J’écoutais, éberlué, Max me parler des recherches approfondies que Gertrude avait menées sur la technique de Picasso, des toiles qu’elle avait méticuleusement préparées avec les produits d’époque, d’un manuel mystérieux qu’elle possédait et qui avait été écrit par un célèbre faussaire hongrois. C’était si improbable, si fou, si merveilleux.

– Et le plus beau, disait Max, c’est que le scénario est le même que lorsque La Joconde a été volée au Louvre en 1911. Quelqu’un s’était caché dans un placard, avait décroché le tableau et était reparti. Ils avaient mis deux jours à s’apercevoir de sa disparition ! Et tu sais qui la police avait convoqué ? Un Espagnol aux jambes arquées nommé Pablo Picasso. Tout ça, c’est un hommage.

– Ou une copie…

– Très juste ! Notre Femme qui pleure, on ne l’appelle que Dora, le prénom du sujet du tableau. Ne jamais, au grand jamais, en parler autrement à partir de maintenant. L’essentiel, pour le moment, c’est de ne pas bouger. Je vais bosser sur Maldoror, et rien ne va se passer pendant quelque temps, je pense. Toi, tu n’as à te soucier que de ton rôle. C’est comme une cellule d’espions – seules les personnes concernées sont directement informées. Je te tiendrai au courant en temps utile.

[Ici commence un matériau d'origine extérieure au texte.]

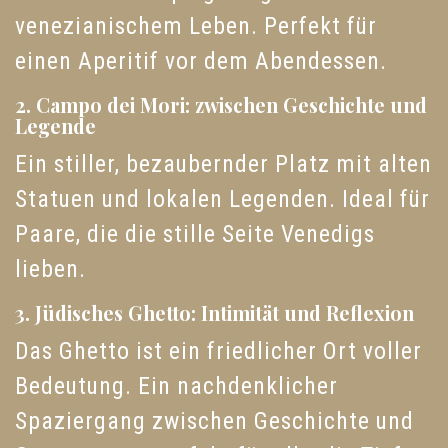
venezianischem Leben. Perfekt für
einen Aperitif vor dem Abendessen.
2. Campo dei Mori: zwischen Geschichte und
Legende
Ein stiller, bezaubernder Platz mit alten
Statuen und lokalen Legenden. Ideal für
Paare, die die stille Seite Venedigs
lieben.
3. Jüdisches Ghetto: Intimität und Reflexion
Das Ghetto ist ein friedlicher Ort voller
Bedeutung. Ein nachdenklicher
Spaziergang zwischen Geschichte und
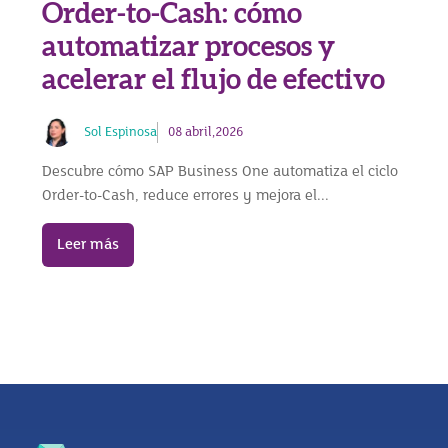
Order-to-Cash: cómo
automatizar procesos y
acelerar el flujo de efectivo
Sol Espinosa
08 abril,2026
Descubre cómo SAP Business One automatiza el ciclo
Order-to-Cash, reduce errores y mejora el...
Leer más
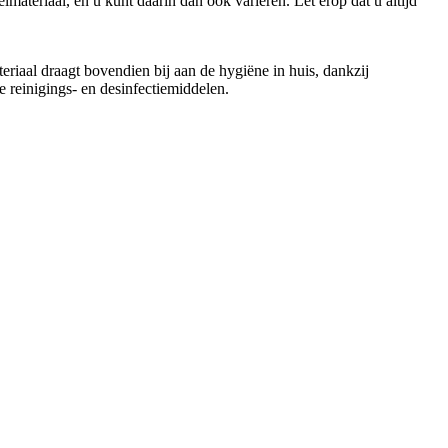
ateriaal, en u kunt daarin dan ook variëren. Let erop dat u altijd
riaal draagt bovendien bij aan de hygiëne in huis, dankzij
e reinigings- en desinfectiemiddelen.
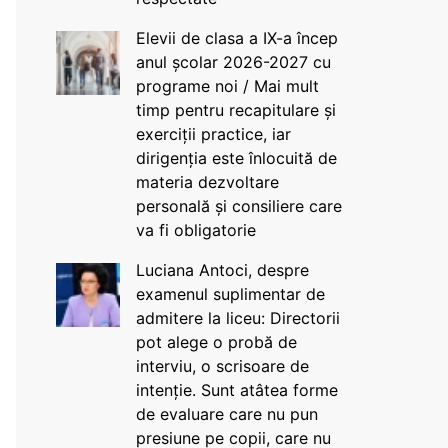
Elevii de clasa a IX-a încep
anul școlar 2026-2027 cu
programe noi / Mai mult
timp pentru recapitulare și
exerciții practice, iar
dirigenția este înlocuită de
materia dezvoltare
personală și consiliere care
va fi obligatorie
Luciana Antoci, despre
examenul suplimentar de
admitere la liceu: Directorii
pot alege o probă de
interviu, o scrisoare de
intenție. Sunt atâtea forme
de evaluare care nu pun
presiune pe copii, care nu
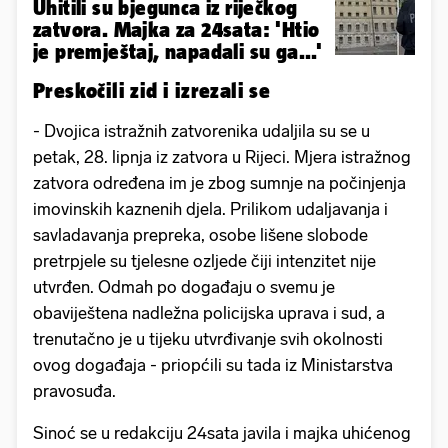
Uhitili su bjegunca iz riječkog
zatvora. Majka za 24sata: 'Htio
je premještaj, napadali su ga...'
Preskočili zid i izrezali se
- Dvojica istražnih zatvorenika udaljila su se u
petak, 28. lipnja iz zatvora u Rijeci. Mjera istražnog
zatvora određena im je zbog sumnje na počinjenja
imovinskih kaznenih djela. Prilikom udaljavanja i
savladavanja prepreka, osobe lišene slobode
pretrpjele su tjelesne ozljede čiji intenzitet nije
utvrđen. Odmah po događaju o svemu je
obaviještena nadležna policijska uprava i sud, a
trenutačno je u tijeku utvrđivanje svih okolnosti
ovog događaja - priopćili su tada iz Ministarstva
pravosuđa.
Sinoć se u redakciju 24sata javila i majka uhićenog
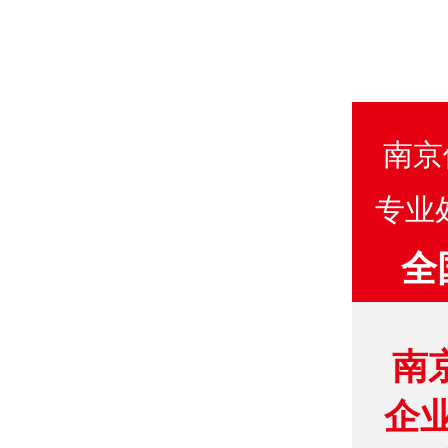
南京
专业
全
南
企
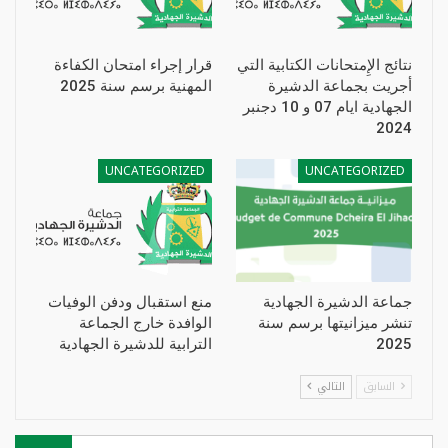
نتائج الإِمتحانات الكتابية التي
قرار إجراء امتحان الكفاءة
أجريت بجماعة الدشيرة
المهنية برسم سنة 2025
الجهادية ايام 07 و 10 دجنبر
2024
UNCATEGORIZED
UNCATEGORIZED
جماعة الدشيرة الجهادية
منع استقبال ودفن الوفيات
تنشر ميزانيتها برسم سنة
الوافدة خارج الجماعة
2025
الترابية للدشيرة الجهادية
السابق
التالي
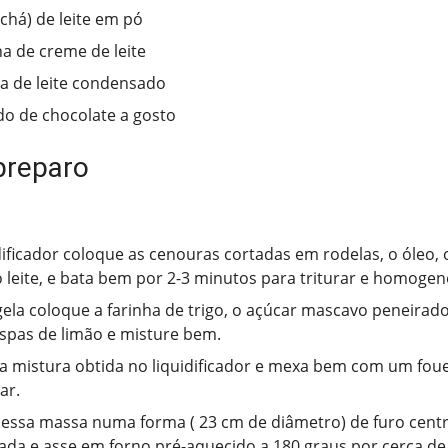
(chá) de leite em pó
ha de creme de leite
ha de leite condensado
o de chocolate a gosto
preparo
dificador coloque as cenouras cortadas em rodelas, o óleo, 
o leite, e bata bem por 2-3 minutos para triturar e homogene
ela coloque a farinha de trigo, o açúcar mascavo peneirad
aspas de limão e misture bem.
a mistura obtida no liquidificador e mexa bem com um fou
ar.
essa massa numa forma ( 23 cm de diâmetro) de furo centr
ada e asse em forno pré-aquecido a 180 graus por cerca de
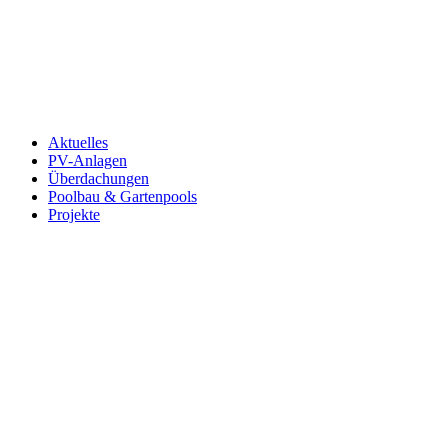
Aktuelles
PV-Anlagen
Überdachungen
Poolbau & Gartenpools
Projekte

Max se leva pour partir. Je le raccompagnai à la porte, mais soudain, il mit sa main sur ma poitrine et s’avança au point que je crus qu’il allait m’embrasser sur la bouche. Ça n’aurait pas été tellement étrange, vu l’atmosphère d’intimité clandestine dans laquelle notre conversation venait de se dérouler.

Nous étions face à face dans le petit vestibule. Je sentais son haleine imprégnée de sherry et de tabac, la lotion parfumée qu’il appliquait sur sa crinière.

– N’oublie pas, dit-il en agitant le doigt devant mon visage. Motus et bouche cousue.

Il eut un rire peu convaincant.

– Sinon, je serai obligé de te buter.

Une fois seul, je m’effondrai sur le divan et contemplai le plafond bas, repassant ces dernières heures dans mon esprit. L’épisode avait rapidement pris le caractère flou et distordu d’un conte – écrit, peut-être, par Edgar Poe – dans lequel un mystérieux visiteur relate ses incroyables aventures à un narrateur incrédule. Des bribes de l’après-midi flottaient devant mes yeux. Je ne cessais de visualiser les tas de billets, Max écartant sa frange, les mégots accumulés dans le cendrier, les frondaisons du poivrier devant ma fenêtre, oscillant tels des paréos de Polynésiennes.